Fatherhood and Fighting
Like Dad Cerrone and a number of other contemporaries, Patt Curran is now a father. Now entering his second fight as a dad, he’s also found a comfortable balance between fatherhood and fighting. “The last fight, he was still a little bit too young to go into day care,” said Curran in regard to his son. “I couldn’t afford daycare either at the time, it is extremely expensive. But over the last few months we found a really good nanny close to the house.”
That has turned out to be quite the blessing. “On the way to the gym I drop him off, on the way back I’m able to pick him up, or I can leave him there however long I need and get a second training session in.”
“I definitely found my routine that works best for my family right now,” he said, later adding that “even compared to my last training camp, we’re really further along.”
It’s a nice little system, said Curran. And his son is added motivation. “That’s always going to be on my mind now, and I just have to remind myself and try to motivate myself a little bit more, to push myself hard in the fight for him.”

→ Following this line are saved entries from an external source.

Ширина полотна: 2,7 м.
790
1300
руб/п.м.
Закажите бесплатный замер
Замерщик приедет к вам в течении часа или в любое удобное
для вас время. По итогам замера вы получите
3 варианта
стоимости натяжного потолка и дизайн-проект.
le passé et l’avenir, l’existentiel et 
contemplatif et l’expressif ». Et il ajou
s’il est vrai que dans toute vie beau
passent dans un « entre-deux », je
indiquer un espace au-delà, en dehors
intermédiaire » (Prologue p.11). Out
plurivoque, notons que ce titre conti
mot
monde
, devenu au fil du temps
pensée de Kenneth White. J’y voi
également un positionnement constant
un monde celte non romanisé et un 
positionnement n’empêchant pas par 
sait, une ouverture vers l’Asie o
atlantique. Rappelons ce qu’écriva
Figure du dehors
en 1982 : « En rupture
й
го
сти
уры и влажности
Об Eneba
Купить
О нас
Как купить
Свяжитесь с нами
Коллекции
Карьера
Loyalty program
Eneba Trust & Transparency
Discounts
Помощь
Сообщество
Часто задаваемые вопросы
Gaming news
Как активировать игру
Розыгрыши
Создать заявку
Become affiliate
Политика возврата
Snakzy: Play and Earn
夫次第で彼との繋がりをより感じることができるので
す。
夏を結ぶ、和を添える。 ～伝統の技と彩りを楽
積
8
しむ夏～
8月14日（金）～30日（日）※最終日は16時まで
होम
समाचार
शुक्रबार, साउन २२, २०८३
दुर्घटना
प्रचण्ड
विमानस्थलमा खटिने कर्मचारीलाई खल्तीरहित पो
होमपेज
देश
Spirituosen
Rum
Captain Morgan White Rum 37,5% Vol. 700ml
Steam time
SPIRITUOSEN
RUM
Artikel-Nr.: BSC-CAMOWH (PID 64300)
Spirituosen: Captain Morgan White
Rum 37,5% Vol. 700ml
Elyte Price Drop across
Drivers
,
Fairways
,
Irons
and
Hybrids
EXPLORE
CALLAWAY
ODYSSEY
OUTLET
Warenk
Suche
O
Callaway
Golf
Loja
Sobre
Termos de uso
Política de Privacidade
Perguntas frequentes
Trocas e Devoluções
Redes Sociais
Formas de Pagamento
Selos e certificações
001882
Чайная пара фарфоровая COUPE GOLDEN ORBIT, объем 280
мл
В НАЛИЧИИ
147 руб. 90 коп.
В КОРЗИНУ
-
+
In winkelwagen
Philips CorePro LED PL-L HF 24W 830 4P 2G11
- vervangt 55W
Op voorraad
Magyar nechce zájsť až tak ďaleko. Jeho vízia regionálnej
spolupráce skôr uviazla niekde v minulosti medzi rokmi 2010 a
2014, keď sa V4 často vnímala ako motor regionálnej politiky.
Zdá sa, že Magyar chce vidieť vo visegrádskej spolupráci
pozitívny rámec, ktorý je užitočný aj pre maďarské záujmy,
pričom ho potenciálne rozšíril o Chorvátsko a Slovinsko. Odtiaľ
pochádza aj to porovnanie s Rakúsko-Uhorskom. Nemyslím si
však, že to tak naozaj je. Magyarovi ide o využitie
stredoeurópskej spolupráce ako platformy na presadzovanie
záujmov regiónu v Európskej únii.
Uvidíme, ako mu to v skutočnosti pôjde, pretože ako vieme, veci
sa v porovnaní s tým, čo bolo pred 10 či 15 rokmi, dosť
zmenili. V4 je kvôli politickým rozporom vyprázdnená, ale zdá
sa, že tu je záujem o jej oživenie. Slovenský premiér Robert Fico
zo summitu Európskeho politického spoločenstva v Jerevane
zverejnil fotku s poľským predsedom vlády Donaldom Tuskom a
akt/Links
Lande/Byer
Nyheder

Though he doesn’t like to speak of it too much, out of fear of letting him down, perhaps, his son is “always on my mind, that’s the whole reason I’m doing this — to provide a better future for him and my family.”
The McKee Fight
Again, MMA is a roller coaster. The ups, the downs. While Curran has put depression behind him, there’s no escaping the highs and lows until you walk away. Curran’s fight with A.J. McKee was unquestionably a low. However, it’s worth noting he did enter the bout after being out of action well over a year. Not that he’s looking for a scapegoat.
“I don’t like coming up with excuses. I had a bad night,” said Curran, who also admitted “A.J. was on point, looking awesome. You can say there was a little bit of rust involved, there was that long layoff, it could have played a factor. It’s hard to say. We’ll see my next fight, if I knock the rust off, dust off, and I’m able to actually perform and fight the way I know I can fight.”
One booking that surprised some MMA fans was seeing McKee passed over for a title shot in favor of Juan Archuleta. With the belt on the line in every round of the featherweight grand prix, it’s Archuleta who will meet champ Patricio Pitbull first. Despite McKee’s 14-0 record, and his defeat of Curran himself.
“A.J., he’s undefeated, he is the poster-boy for Bellator, they’re promoting the heck out of him. But I can see how they’d want that to be the final,” Curran said of the slight. “They’re going to try to keep them on opposite sides, and hopefully if everything comes out to plan, they’re going to have that as the final match. But anything can happen. That’s the beauty of this sport. You can’t really plan for anything, it’s up to the fighters to make their own fate.”
Bellator 226 takes place Saturday, September 7 at the SAP Center in San Jose, CA. The card airs live on DAZN.